Utility Functions (Structured Data Processing)
Utility Functions (Structured Data Processing)#
(Last updated: Jan 29, 2025)
import pandas as pd
import numpy as np
import pytz
import matplotlib.pyplot as plt
from sklearn.tree import DecisionTreeClassifier
from sklearn.ensemble import RandomForestClassifier
from sklearn.inspection import permutation_importance
from sklearn.metrics import (
confusion_matrix,
precision_recall_fscore_support,
accuracy_score
)
from sklearn.model_selection import cross_validate
import seaborn as sns
from sklearn.decomposition import PCA
from copy import deepcopy
def check_answer_df(df_result, df_answer, n=1):
"""
This function checks if two output dataframes are the same.
Parameters
----------
df_result : pandas.DataFrame
The result from the output of a function.

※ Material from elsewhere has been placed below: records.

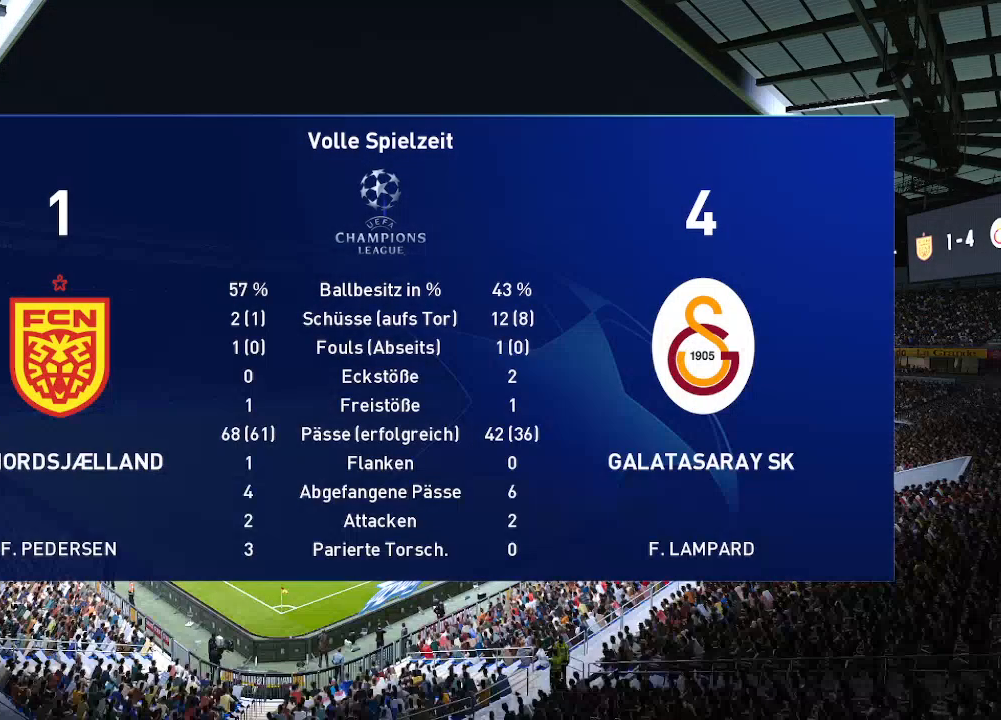
{"buttons": [], "left_stick": "center", "right_stick": "center", "events": [[67, "A", "up"], [300, "A", "down"], [400, "A", "up"]]}
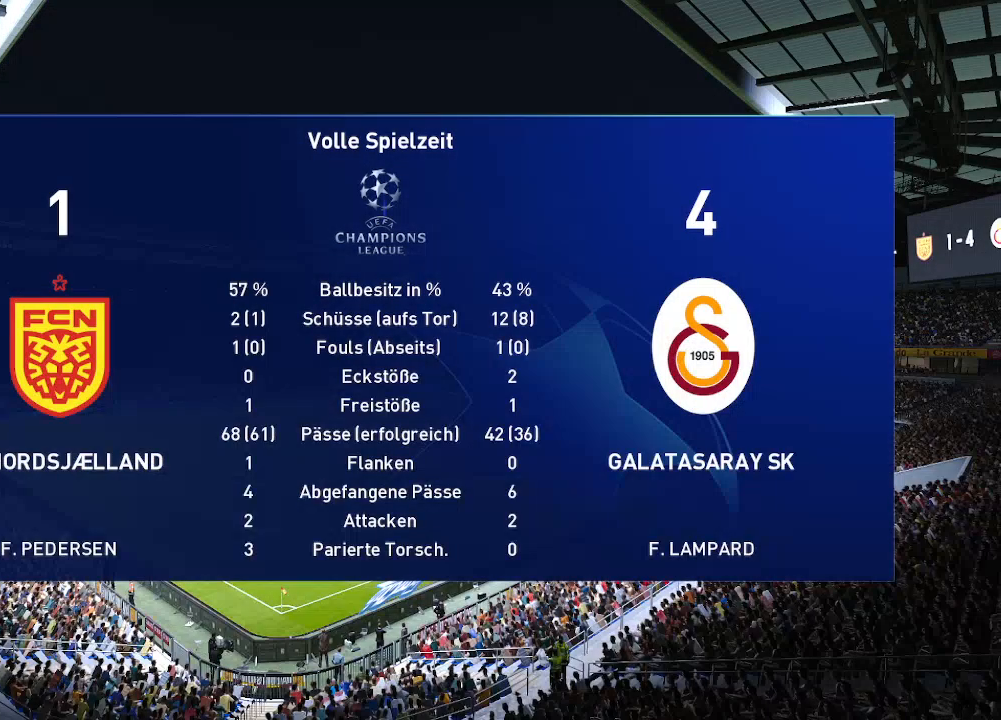
{"buttons": [], "left_stick": "center", "right_stick": "center", "events": [[167, "A", "down"], [267, "A", "up"]]}
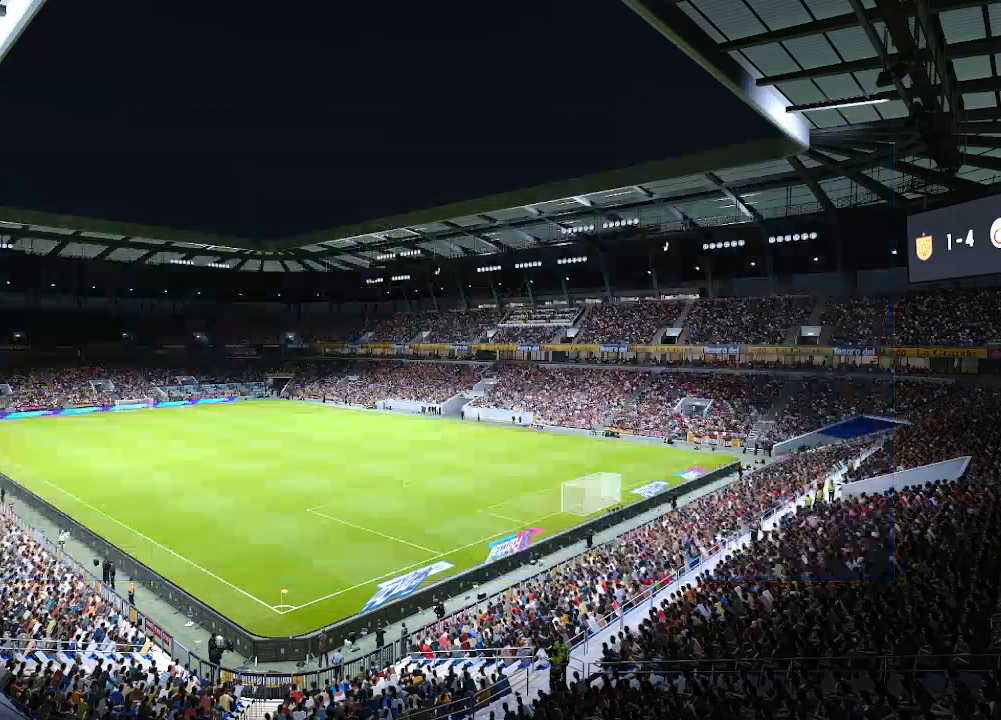
{"buttons": [], "left_stick": "center", "right_stick": "center", "events": []}
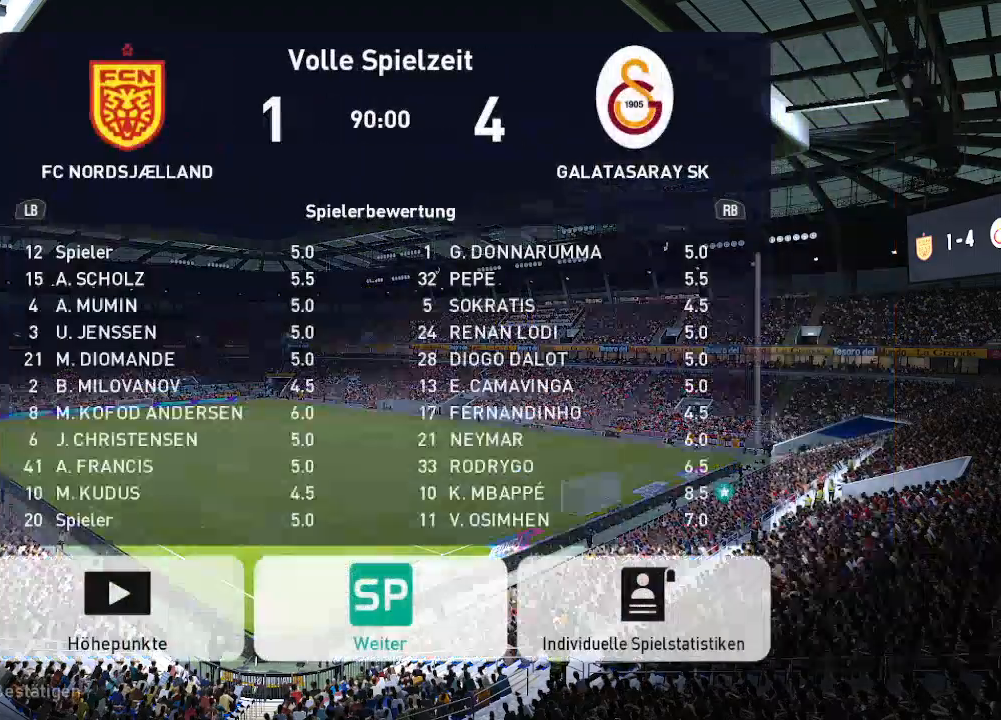
{"buttons": [], "left_stick": "center", "right_stick": "center", "events": [[333, "A", "down"], [400, "A", "up"]]}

df_answer: pandas.DataFrame
The expected output of the function.
n : int
The numbering of the test case.
"""
try:
assert df_answer.equals(df_result)
print("Test case %d passed." % n)
except:
print("Test case %d failed." % n)
print("")
print("Your output is:")
print(df_result)
print("")
print("Expected output is:")
print(df_answer)
def compute_feature_importance(model, df_x, df_y, scoring="f1"):
"""
Compute feature importance of a model.
Parameters
----------
model : a sklearn model object
The classifier model.
df_x : pandas.DataFrame
The dataframe with features.
df_y : pandas.DataFrame
The dataframe with labels.
scoring : str
A scoring function as documented below.
https://scikit-learn.org/stable/modules/model_evaluation.html#scoring-parameter
"""
if model is None:
model = RandomForestClassifier()
print("Computer feature importance using", model)
model.fit(df_x, df_y.squeeze())
result = permutation_importance(model, df_x, df_y, n_repeats=10, random_state=0, scoring=scoring)

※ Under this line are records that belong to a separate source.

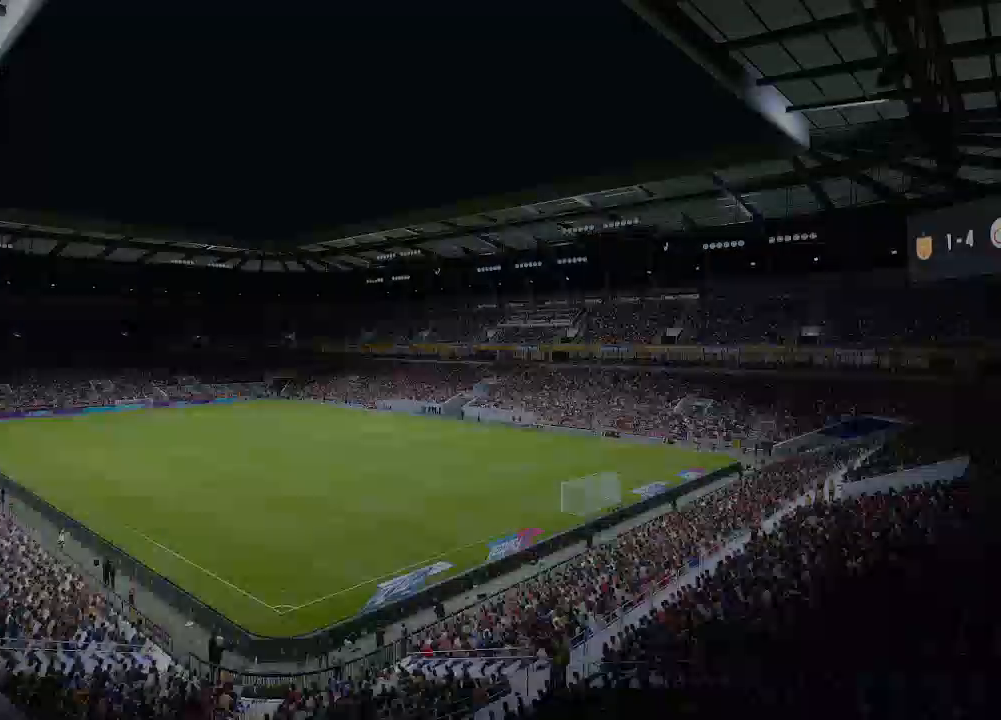
{"buttons": [], "left_stick": "center", "right_stick": "center", "events": []}
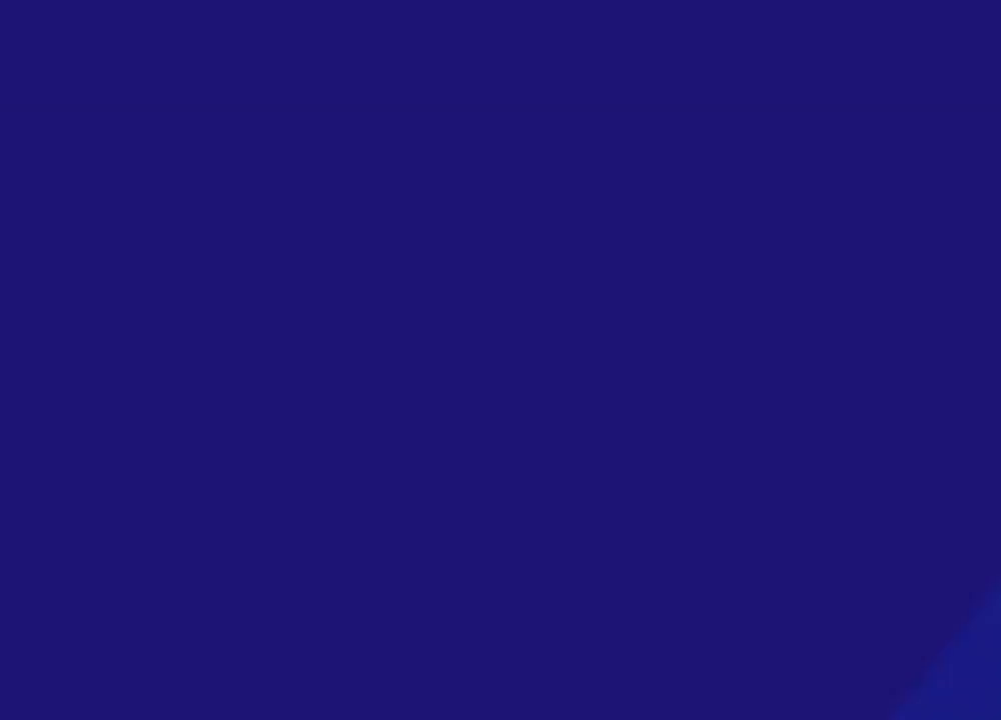
{"buttons": [], "left_stick": "center", "right_stick": "center", "events": []}
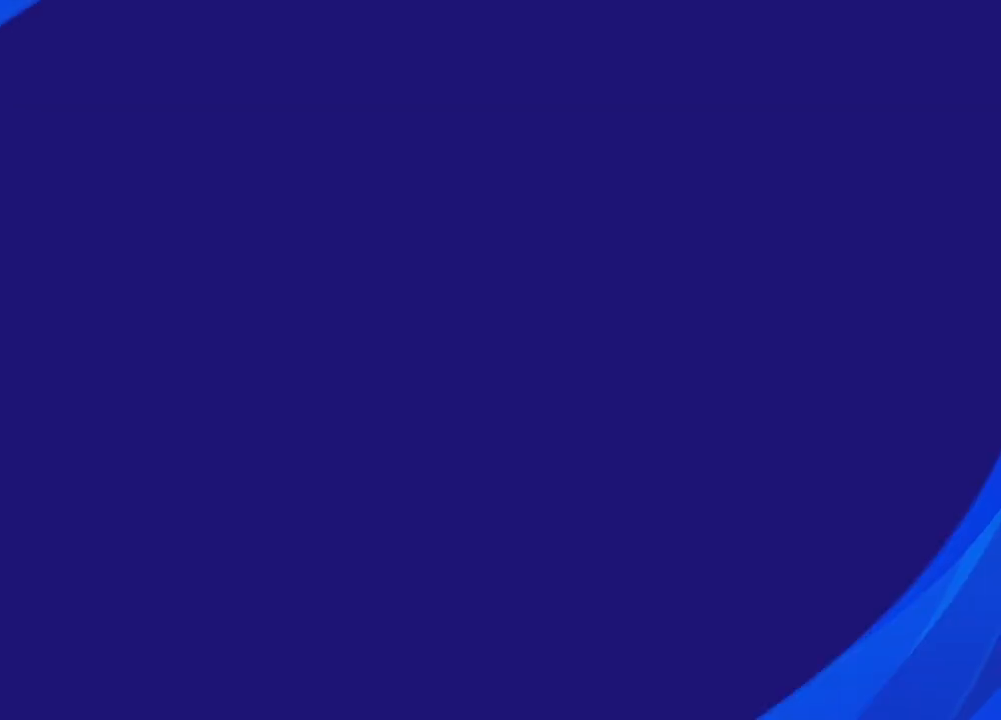
{"buttons": [], "left_stick": "center", "right_stick": "center", "events": []}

feat_names = df_x.columns.copy()
feat_ims = np.array(result.importances_mean)
sorted_ims_idx = np.argsort(feat_ims)[::-1]
feat_names = feat_names[sorted_ims_idx]
feat_ims = np.round(feat_ims[sorted_ims_idx], 5)
df = pd.DataFrame()
df["feature_importance"] = feat_ims
df["feature_name"] = feat_names
print("=====================================================================")
print(df)
print("=====================================================================")
def scorer(model, x, y):
"""
A customized scoring function to evaluate a classifier.
Parameters
----------
model : a sklearn model object
The classifier model.
x : pandas.DataFrame
The feature matrix.
y : pandas.Series
The label vector.
Returns
-------
dict of int or float
A dictionary of evaluation metrics.
"""
y_pred = model.predict(x)
c = confusion_matrix(y, y_pred, labels=[0,1])

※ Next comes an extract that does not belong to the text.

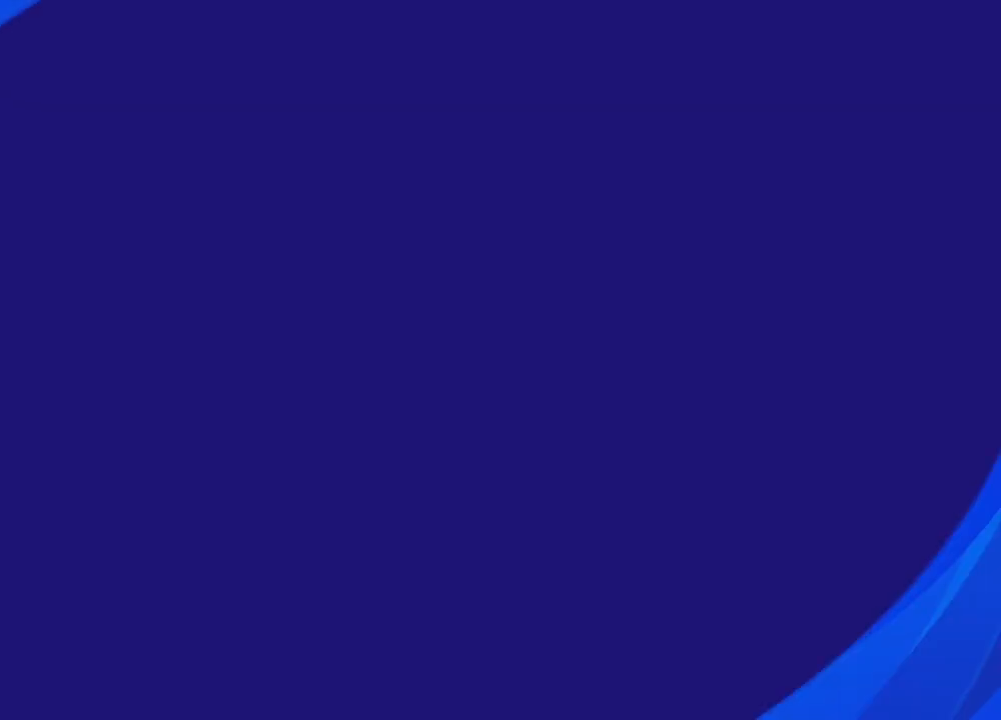
{"buttons": [], "left_stick": "center", "right_stick": "center", "events": []}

p = precision_recall_fscore_support(y, y_pred, average="binary", zero_division=0)
a = accuracy_score(y, y_pred)
return {"tn": c[0,0], "fp": c[0,1], "fn": c[1,0], "tp": c[1,1],
"precision": p[0], "recall": p[1], "f1": p[2], "accuracy": a}
def train_and_evaluate(model, df_x, df_y, train_size=336, test_size=168):
"""
Parameters
----------
model : a sklearn model object
The classifier model.
df_x : pandas.DataFrame
The dataframe with features.
df_y : pandas.DataFrame
The dataframe with labels.
train_size : int
Number of samples for training.
test_size : int
Number of samples for testing.
"""
print("Use model", model)
print("Perform cross-validation, please wait...")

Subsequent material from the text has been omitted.